• Sitemap
  • Contact Us
 

National Statistical Service

Advanced Search

  • Home
  • Statistical References
  • NSS Networks
  • Resources
  • Themes
  • Seminars
  • Statistical Clearing House
  • NSS Events
  • Other Links

Skip to next image
Skip to next image


Confidentiality Information Series



Confidentiality Information Sheet 4
How to confidentialise data: the basic principles
Confidentiality is about protecting the identity of individuals or organisations.

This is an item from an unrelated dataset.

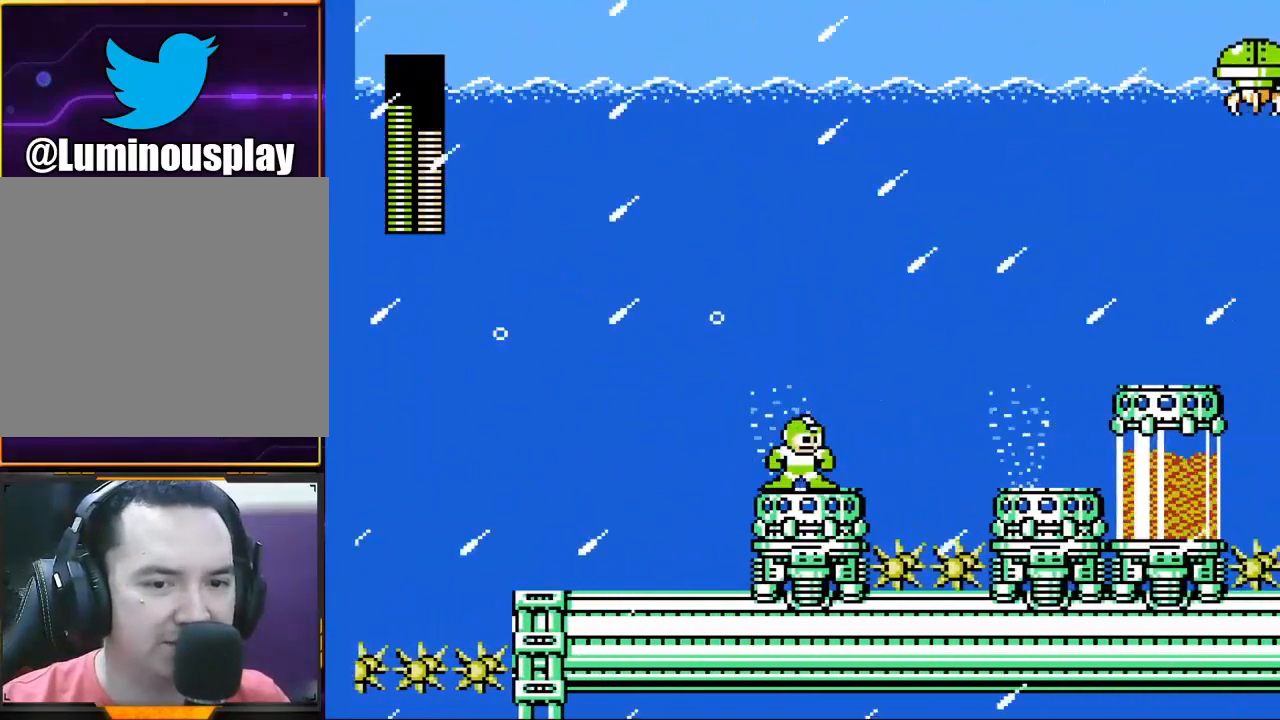
{"buttons": ["A"], "left_stick": "right", "events": [[33, "left_stick", "right"], [167, "A", "down"]]}
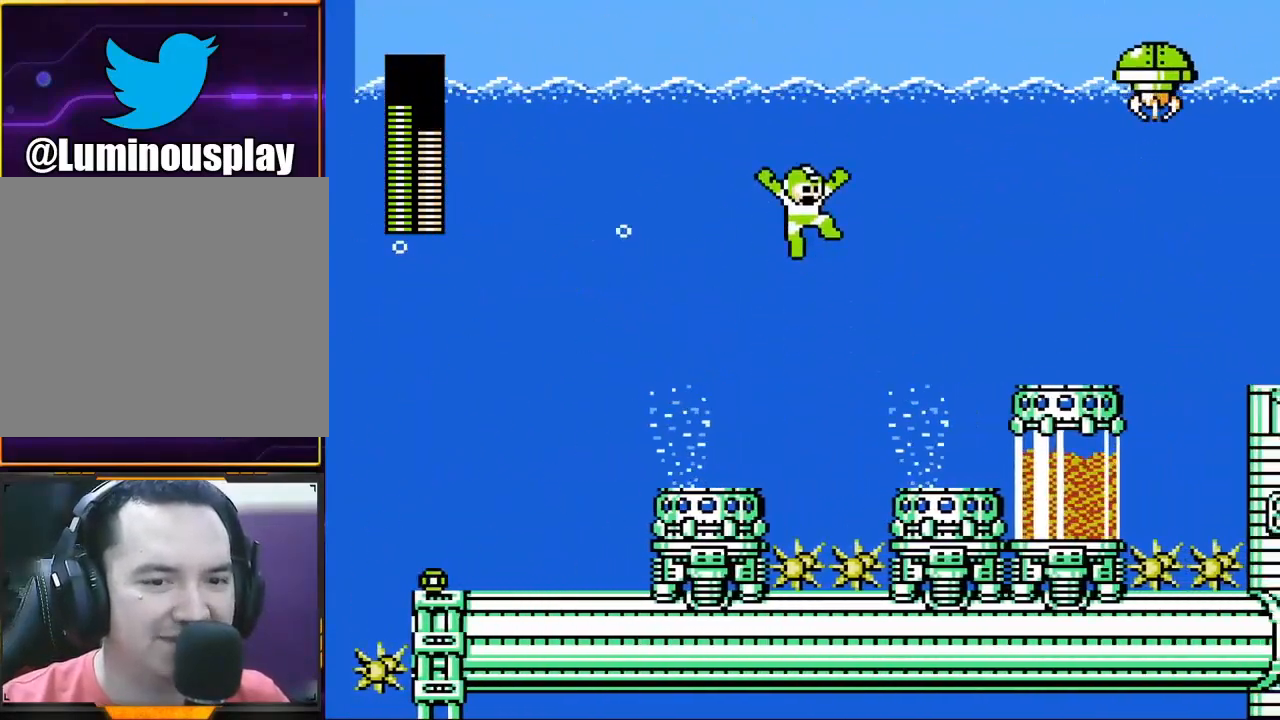
{"buttons": [], "left_stick": "center", "events": [[167, "A", "up"], [267, "START", "down"], [367, "START", "up"], [433, "left_stick", "center"]]}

Identification risks in aggregate data
When should a cell be confidentialised?
Techniques to confidentialise data

Managing the risks of identification in disseminated data (also called disclosure control) involves taking steps to evaluate and mitigate the risk that the identity of a particular person or organisation may be disclosed.

Risks of identification can be managed by confidentialising data. The aim is to protect the identity of a person or an organisation, while at the same time maximising the usefulness of the data.

In simple cases, data can be manually confidentialised. However, the use of software is sometimes necessary. Specialised skills and knowledge of the data are also required to correctly confidentialise a dataset to minimise the risk of identification.

This information sheet outlines some common techniques for confidentialising data. The information is provided as a guide only and gives simple examples, using data presented in tables, to illustrate the concepts. However, most of the techniques apply to both aggregate and microdata.

Issues specific to the management of the confidentiality of microdata are discussed in Information sheet 5, ‘Managing the risk of disclosure in the release of microdata’.



Back to top

Identification risks in aggregate data

Aggregate data can be disseminated in various forms including tables, maps and graphs. Aggregate data in any form can present an identification risk if individual responses can be estimated or derived from the output (for example, outliers in a graph).

Tables are the most common way of presenting aggregate data and are the focus of the following discussion.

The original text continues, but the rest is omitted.